Thursday, June 23, 2011

Fooling Around In Other Blogs

Check us out at The Blog Entourage, where a passage from Same Time Tomorrow is posted. Now if you'll excuse us, Scarlett and I were busy doing some, how do I put this? Research.

Between the bed sheets.

Friday, June 17, 2011

Heated Passion At The Gateway Arch



James and I have been researching scenes for Same Time, Tomorrow seat at the Gateway Arch in St. Louis--so of course, we had to visit the nation's tallest monument ourselves. We pride ourselves on thoroughly researching everything.

Especially the sex scenes. 
Oh, yes. Those require...extensive blocking out on our part. Let's just say we get into character.

The Arch is lovely, like a gigantic sculpture. One of these days, we're going to have to make love on one of those huge windows on the observation platform at the top, darling.

With a whole crowd of people watching us, of course. Can you blame us for being exhibitionists?


So we went out to the monument, got ourselves inside and up to the top. It was getting towards the end of the day too, so it wasn't all that busy. It's a shame, because we could have taken the opportunity to get carried away with our lust if we'd had a bigger audience....

◆ Input material
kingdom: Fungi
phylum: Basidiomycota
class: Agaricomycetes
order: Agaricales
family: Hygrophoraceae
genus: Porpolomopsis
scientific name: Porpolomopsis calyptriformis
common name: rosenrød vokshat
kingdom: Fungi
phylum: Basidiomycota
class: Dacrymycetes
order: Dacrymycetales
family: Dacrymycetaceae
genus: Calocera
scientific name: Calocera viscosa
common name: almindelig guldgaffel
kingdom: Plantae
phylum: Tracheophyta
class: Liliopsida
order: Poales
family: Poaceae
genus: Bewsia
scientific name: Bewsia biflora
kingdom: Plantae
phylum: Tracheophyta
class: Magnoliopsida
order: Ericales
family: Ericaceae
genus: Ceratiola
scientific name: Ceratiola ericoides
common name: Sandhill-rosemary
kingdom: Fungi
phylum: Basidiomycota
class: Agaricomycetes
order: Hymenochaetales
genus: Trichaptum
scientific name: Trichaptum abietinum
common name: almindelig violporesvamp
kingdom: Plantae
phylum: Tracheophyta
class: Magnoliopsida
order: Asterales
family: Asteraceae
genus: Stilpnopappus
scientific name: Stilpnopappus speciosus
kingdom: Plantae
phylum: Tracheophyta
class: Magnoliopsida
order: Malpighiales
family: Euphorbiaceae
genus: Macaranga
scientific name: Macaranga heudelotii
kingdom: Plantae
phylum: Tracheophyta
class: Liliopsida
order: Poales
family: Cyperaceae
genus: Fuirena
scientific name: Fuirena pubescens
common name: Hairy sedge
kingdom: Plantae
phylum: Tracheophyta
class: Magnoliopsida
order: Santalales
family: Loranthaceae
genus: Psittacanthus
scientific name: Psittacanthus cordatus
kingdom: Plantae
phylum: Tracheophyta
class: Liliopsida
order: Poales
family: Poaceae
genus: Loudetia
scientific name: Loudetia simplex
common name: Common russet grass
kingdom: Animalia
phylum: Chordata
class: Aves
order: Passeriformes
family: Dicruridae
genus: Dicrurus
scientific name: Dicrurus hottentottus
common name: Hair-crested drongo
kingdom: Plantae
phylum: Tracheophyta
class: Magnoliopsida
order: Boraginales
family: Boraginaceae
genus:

◆ Exercise set
1. Please repeat the records from the line with "common name: rosenrød vokshat" up to and including the line with "scientific name: Ceratiola ericoides".
2. Write what comes next in the blog post about the Gateway Arch visit, picking up after its final sentence.

◆ Results
1.
common name: rosenrød vokshat
kingdom: Fungi
phylum: Basidiomycota
class: Dacrymycetes
order: Dacrymycetales
family: Dacrymycetaceae
genus: Calocera
scientific name: Calocera viscosa
common name: almindelig guldgaffel
kingdom: Plantae
phylum: Tracheophyta
class: Liliopsida
order: Poales
family: Poaceae
genus: Bewsia
scientific name: Bewsia biflora
kingdom: Plantae
phylum: Tracheophyta
class: Magnoliopsida
order: Ericales
family: Ericaceae
genus: Ceratiola
scientific name: Ceratiola ericoides

2.
Not that we don't enjoy it when it's just the two of us, mind you--but if we're going to do it in a public place, we want a sell-out crowd, so to speak.

People can learn from watching. At least they can loosen up a little.

Besides, that Park Service deputy kept watching us. Do you think our reputation has preceded us to the Gateway to the West, love?    

After what we did in the Statue of Liberty last month, that's safe to assume, my mistress.

 I heard this was called the Flyover. Surely we've done the Mile-High thing over St. Louis at least once....



More then once. That's why Delta won't let us fly on their airlines anymore. I swear, you have sex in the cockpit just once, and they never let you hear the end of it. I understand the FAA kept the recordings.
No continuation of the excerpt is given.